■ **Problem**
Repeat every line of the records below word for word, leaving out the pictures.

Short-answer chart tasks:
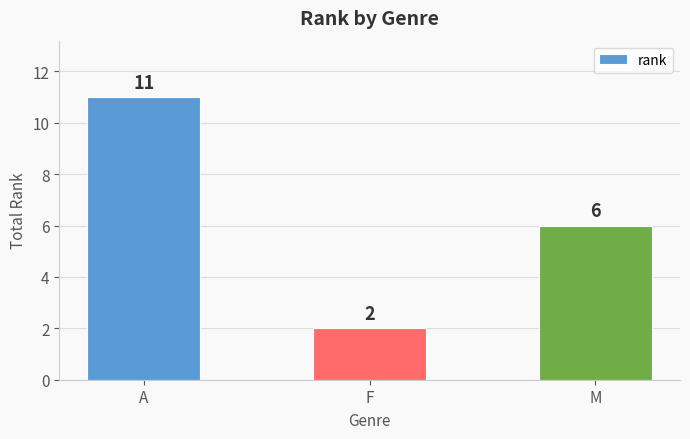

At which category does the chart reach its peak across all series?

A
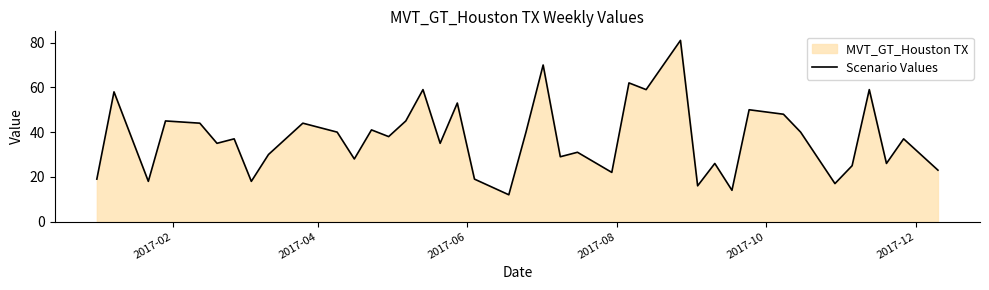

What is the greatest value displayed?

81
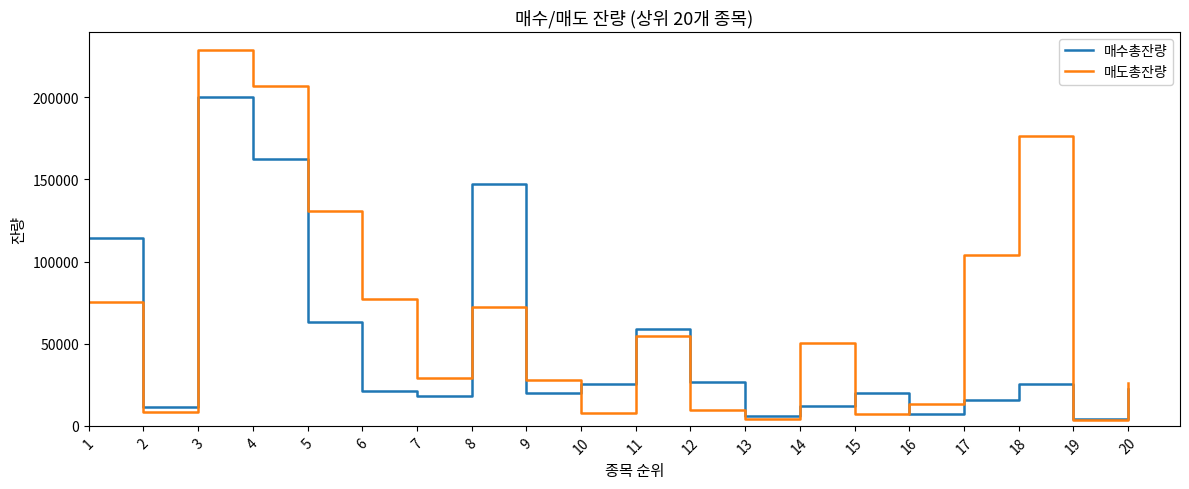

How many distinct data groups are displayed?

2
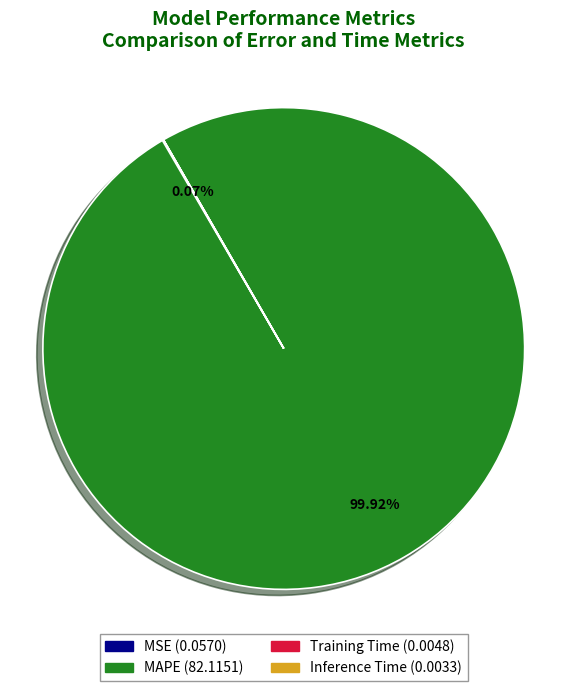

What is the largest slice in the pie chart?

MAPE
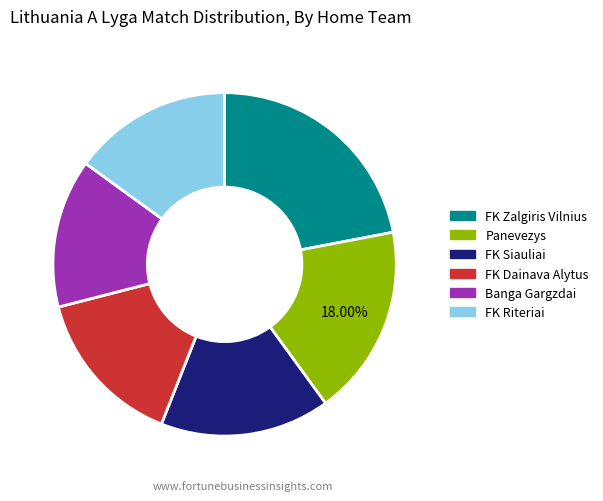

To the nearest percent, what is the average slice percentage?

17%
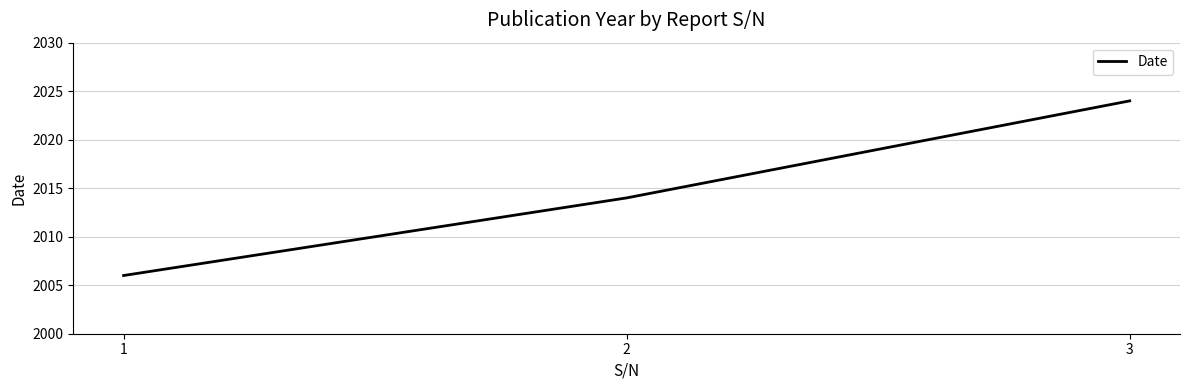

Count the number of data series in this chart.

1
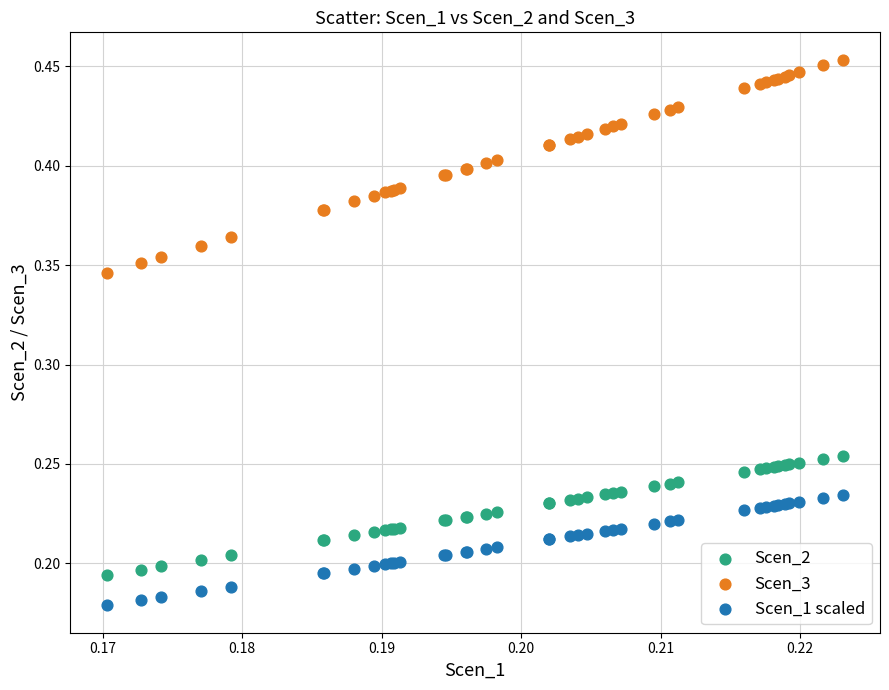

Which series has the largest Y range (max minus min)?

Scen_3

■ **Answer space**
At which category does the chart reach its peak across all series?

A

What is the greatest value displayed?

81

How many distinct data groups are displayed?

2

What is the largest slice in the pie chart?

MAPE

To the nearest percent, what is the average slice percentage?

17%

Count the number of data series in this chart.

1

Which series has the largest Y range (max minus min)?

Scen_3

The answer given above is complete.